MillenniumPost
Opinion

Blasting the rivers

It reflects the sorry state of affairs that the National Legal Services Authority has been constrained to institute a public interest litigation in the Supreme Court to protect our rivers from the illegal extraction of sand. Such a recourse to legal action should have been unnecessary. It was for the government to protect rivers from illegal mining. That it has failed to do so, leading to the official legal aid institution to seek the intervention of the Supreme Court, is another instance of the government's failure to do its duty and to protect the environment. Sand mining, when carried to excessive levels, becomes an  environmental issue. An excessive demand for sand, which is required in construction and other industries, placed pressure on the sources of sand and there is is over-exploitation of the resource. The government has failed to protect the rivers not because there are there are no laws or regulations to control illegal sand mining but because sand mafias have taken over the mining of the mineral. These, in connivance with cliques of government officials and politicians, operate outside the legal system for immense profits and flout the norms and orders restricting the extraction of sand from our riverbeds. Illegal and excessive sand mining, now rampant all over India, has major environmental impacts, for it adversely affects rivers, soil and forests. It effects the entire environment and impacts humans as well. There is little doubt that sand mining upturns the balance of water resources in a locality, thereby effecting irrigation. As water levels get lowered in the rivers because of sand mining, so does the groundwater, even as tanks dry up. This has an adverse effect on agriculture, and can, unless controlled, lead to avoidable food shortages, and cause hardships for the people. There is thus, an economic cost of illegal sand mining, which will only grow worse with the passage of time.

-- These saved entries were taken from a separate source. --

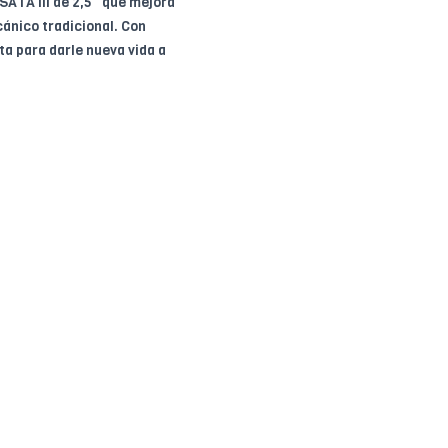
SATA III de 2,5" que mejora
ánico tradicional. Con
ta para darle nueva vida a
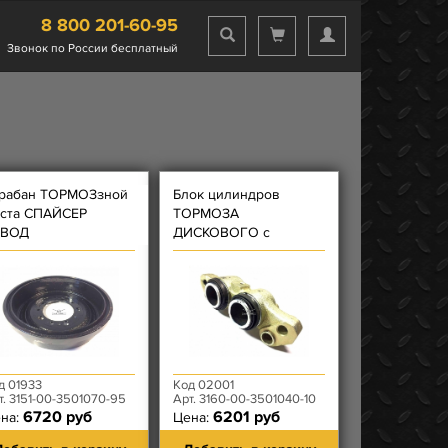
8 800 201-60-95
Звонок по России бесплатный
рабан ТОРМОЗзной
Блок цилиндров
ста СПАЙСЕР
ТОРМОЗА
АВОД
ДИСКОВОГО с
ПОРШНЯМИ правый
д 01933
Код 02001
т. 3151-00-3501070-95
Арт. 3160-00-3501040-10
6720 руб
6201 руб
на:
Цена:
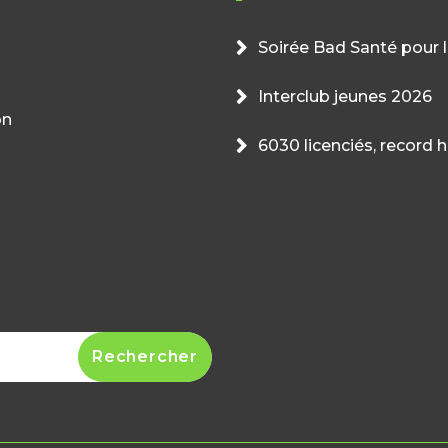
Soirée Bad Santé pour l
Interclub jeunes 2026
on
6030 licenciés, record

Excessive sand mining, in fact, actually threatens rivers with extinction, which would be an ecological disaster. There are the legitimate needs of the construction industry but rivers also have to be protected from degradation and an effort has to be made to ensure that they remain environmentally viable in the long-run. It can hardly be forgotten that human civilisations have been intrinsically bound with rivers but human development in recent times has also brought along their degradation. Yet, if rivers perish, human civilisation is imperiled. There is a strong need to import the principles of sustainable development in the management of sand mining. The government should not depend on court orders to do this. It should do it as part of its constitutionally mandated responsibility and as a duty.